Always Do Your Own Research (DYOR)
Make sure you DYOR for a project that you are investing into. Key indicators that I like to look at are:
- Is the team doxxed?
- Do they have the project well planned out?
- How do they speak to their community?
- Are they well-connected and spoken of in the Web3 space?
- Is there anyone that is backing the project that I trust?
These are some of the indicators I look into but this doesn’t always mean the project is safe to mint or invest in.
Protecting your NFT Assets
Whether you are dealing with an Ethereum or a Solana NFT, you may have started trading and minting in the space using a 3rd party wallet such as Metamask or Phantom. I create multiple wallets for different purposes and make sure to double check a website before connecting my wallet to the website. If there’s no reason to connect your wallet to a website and confirm transactions, don’t do it.
Never give out your seed phrase and keep the phrase stored offline. This can be on a piece of paper or somewhere that you keep your valuable belongings. Once someone has access to your seed phrase, they will have access to all of the wallets that you’ve created under that service.
I have a burner wallet that contains only the needed amount of SOL to do interactions. The burner wallet connects to minting websites and other websites without having to worry about compromising my portfolio.
My storage wallet contains NFTs I have already minted and want to keep easily accessible. I will connect this wallet to marketplaces such as Magic Eden and OpenSea if I want to list or trade an NFT.
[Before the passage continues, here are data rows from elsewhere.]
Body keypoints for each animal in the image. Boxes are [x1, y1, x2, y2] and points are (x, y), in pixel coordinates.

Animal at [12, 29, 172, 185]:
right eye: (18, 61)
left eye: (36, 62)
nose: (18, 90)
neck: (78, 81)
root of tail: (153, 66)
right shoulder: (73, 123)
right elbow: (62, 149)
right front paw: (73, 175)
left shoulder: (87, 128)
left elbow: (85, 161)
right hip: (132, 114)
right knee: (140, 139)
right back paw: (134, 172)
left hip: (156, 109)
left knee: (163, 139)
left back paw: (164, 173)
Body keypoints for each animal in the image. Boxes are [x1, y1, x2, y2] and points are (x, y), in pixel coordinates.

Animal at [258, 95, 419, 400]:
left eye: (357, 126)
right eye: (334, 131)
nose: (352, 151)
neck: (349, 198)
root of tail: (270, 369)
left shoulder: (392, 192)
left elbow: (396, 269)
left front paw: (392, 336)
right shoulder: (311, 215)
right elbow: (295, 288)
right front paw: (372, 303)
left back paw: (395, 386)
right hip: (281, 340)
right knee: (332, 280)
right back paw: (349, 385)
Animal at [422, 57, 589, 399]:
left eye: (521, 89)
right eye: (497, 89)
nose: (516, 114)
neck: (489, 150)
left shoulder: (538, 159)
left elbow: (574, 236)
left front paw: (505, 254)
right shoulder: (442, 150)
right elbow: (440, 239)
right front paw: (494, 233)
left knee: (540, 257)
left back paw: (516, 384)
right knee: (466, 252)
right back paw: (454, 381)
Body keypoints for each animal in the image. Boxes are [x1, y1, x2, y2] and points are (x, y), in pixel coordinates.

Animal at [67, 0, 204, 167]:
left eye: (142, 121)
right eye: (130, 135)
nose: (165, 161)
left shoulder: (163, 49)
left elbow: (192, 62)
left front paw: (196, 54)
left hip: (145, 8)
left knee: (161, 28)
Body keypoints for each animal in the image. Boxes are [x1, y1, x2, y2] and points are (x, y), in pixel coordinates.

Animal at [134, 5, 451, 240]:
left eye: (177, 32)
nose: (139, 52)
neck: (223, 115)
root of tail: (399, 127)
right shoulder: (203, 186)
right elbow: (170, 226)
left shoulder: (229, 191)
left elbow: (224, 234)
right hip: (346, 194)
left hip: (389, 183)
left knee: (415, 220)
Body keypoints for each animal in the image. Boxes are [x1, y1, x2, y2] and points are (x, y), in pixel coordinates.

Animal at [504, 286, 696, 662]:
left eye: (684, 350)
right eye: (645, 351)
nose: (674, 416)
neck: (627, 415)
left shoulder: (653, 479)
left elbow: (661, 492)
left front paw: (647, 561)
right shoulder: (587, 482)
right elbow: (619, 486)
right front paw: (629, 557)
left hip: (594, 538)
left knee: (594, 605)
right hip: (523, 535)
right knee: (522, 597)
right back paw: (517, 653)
I also recently purchased a ledger or cold wallet after a few months inside this space. Don’t buy a used ledger, make sure it’s new. These are one of the most secure ways to store your cryptocurrency and valuable NFTs. They have an extra layer of security and steps to access the wallet to make transactions.
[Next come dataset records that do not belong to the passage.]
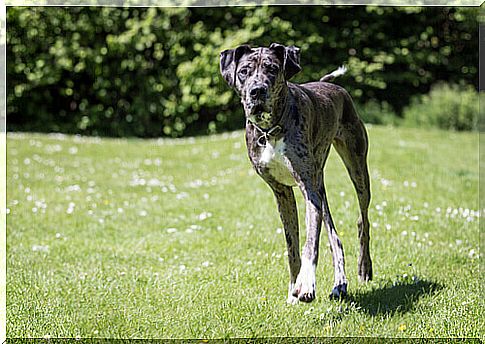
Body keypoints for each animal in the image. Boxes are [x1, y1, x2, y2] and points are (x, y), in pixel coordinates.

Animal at [219, 43, 370, 304]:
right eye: (244, 71)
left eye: (272, 69)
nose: (257, 91)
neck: (270, 130)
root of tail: (333, 86)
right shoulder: (283, 193)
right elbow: (292, 247)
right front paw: (293, 290)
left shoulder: (307, 188)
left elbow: (310, 243)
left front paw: (306, 283)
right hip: (320, 184)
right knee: (335, 236)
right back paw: (339, 284)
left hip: (357, 168)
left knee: (363, 221)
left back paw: (364, 268)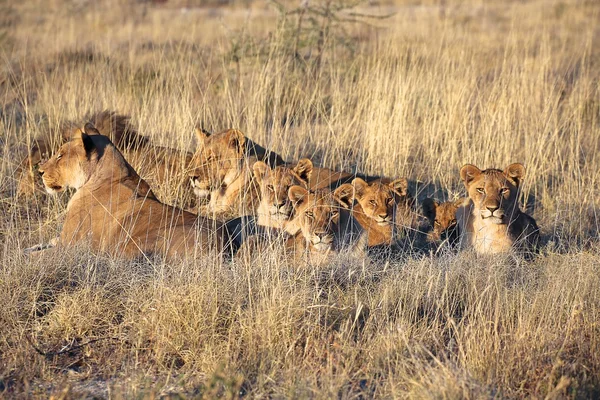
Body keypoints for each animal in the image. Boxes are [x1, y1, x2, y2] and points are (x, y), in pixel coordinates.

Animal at [33, 124, 225, 260]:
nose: (39, 171)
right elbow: (44, 244)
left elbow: (39, 256)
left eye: (60, 155)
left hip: (126, 246)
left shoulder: (69, 246)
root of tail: (221, 247)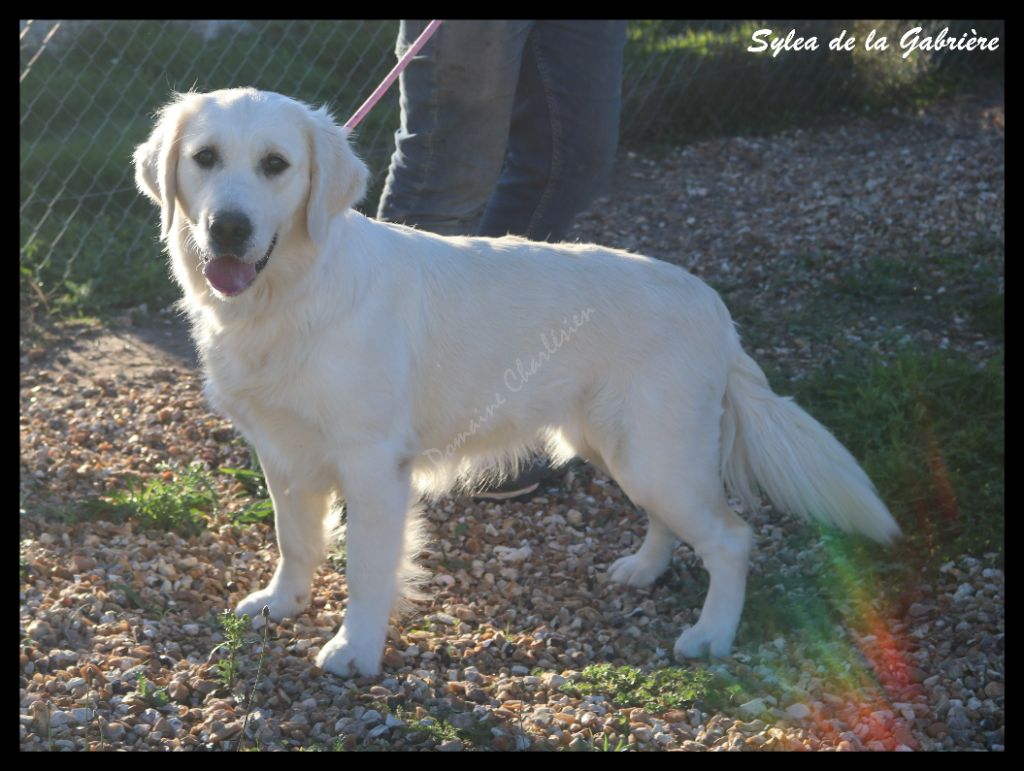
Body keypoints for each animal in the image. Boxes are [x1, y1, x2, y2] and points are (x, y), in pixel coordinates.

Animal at [134, 88, 899, 677]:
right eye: (204, 158)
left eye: (276, 165)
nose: (228, 229)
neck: (291, 294)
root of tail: (715, 308)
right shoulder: (283, 451)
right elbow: (295, 540)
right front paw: (281, 603)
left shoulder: (373, 464)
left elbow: (367, 568)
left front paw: (356, 649)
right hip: (623, 448)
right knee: (675, 522)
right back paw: (643, 569)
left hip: (656, 453)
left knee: (732, 539)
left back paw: (711, 635)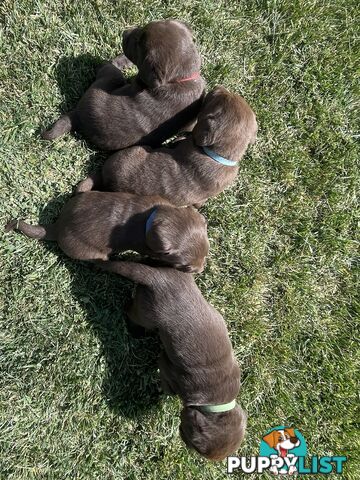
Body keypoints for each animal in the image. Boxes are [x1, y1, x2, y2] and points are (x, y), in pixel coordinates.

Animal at [4, 192, 208, 274]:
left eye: (207, 253)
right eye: (184, 266)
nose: (200, 270)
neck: (150, 218)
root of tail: (57, 226)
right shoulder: (144, 248)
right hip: (91, 252)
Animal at [40, 19, 204, 150]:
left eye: (138, 42)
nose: (124, 33)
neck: (181, 79)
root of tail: (78, 116)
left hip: (109, 79)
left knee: (110, 67)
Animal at [95, 258, 248, 462]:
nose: (184, 441)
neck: (217, 399)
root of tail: (156, 278)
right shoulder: (167, 365)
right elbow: (168, 383)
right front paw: (167, 392)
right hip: (146, 313)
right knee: (130, 311)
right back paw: (135, 330)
Discord Connections and Verifications
Discord is used A LOT for NFT projects and you may end up making a Discord account to join one of these projects. Before gaining access, you may have had to verify yourself using popular bots such as MEE6 or DynoBot to join a project. Oftentimes, scammers will use methods that are similar to these tools to gain access to someone’s account.
Make sure that you are verifying yourselves using the correct website or bot. I like to do a quick search for the official website of a bot that requires me to verify myself. Some scams have similar URLs that completely copy the aesthetic of the official website. Make sure the URL is legit and you aren’t trying to connect your Discord to a fake.
Only authorize Discord apps that you trust. Many apps will ask for app authorization to verify or use the tool. They will ask for permissions for certain things like, servers you are in, your username, or other required information. If they ask for too much, such as sending messages on your behalf or reading your messages, I would think twice before giving them access.
Discord also has a new feature that they’ve recently rolled out that allows you to swap between multiple Discord accounts. Another alternative is to create a throwaway Discord account to use for other projects and not have to worry about your main Discord account being compromised.
Last but not least, don’t store important information inside your direct messages or servers. What if you lose access to your account or that server?
I hope some of these tips will help you in your journey in the Web3 space. I myself have fallen victim to drain websites and fake NFT websites in the past that have made me a much more secure person. I double check everything I am doing and I make sure I always do extensive research before diving deep into a project and investing into it.
Thanks for reading and stay safe out there Nyan Army!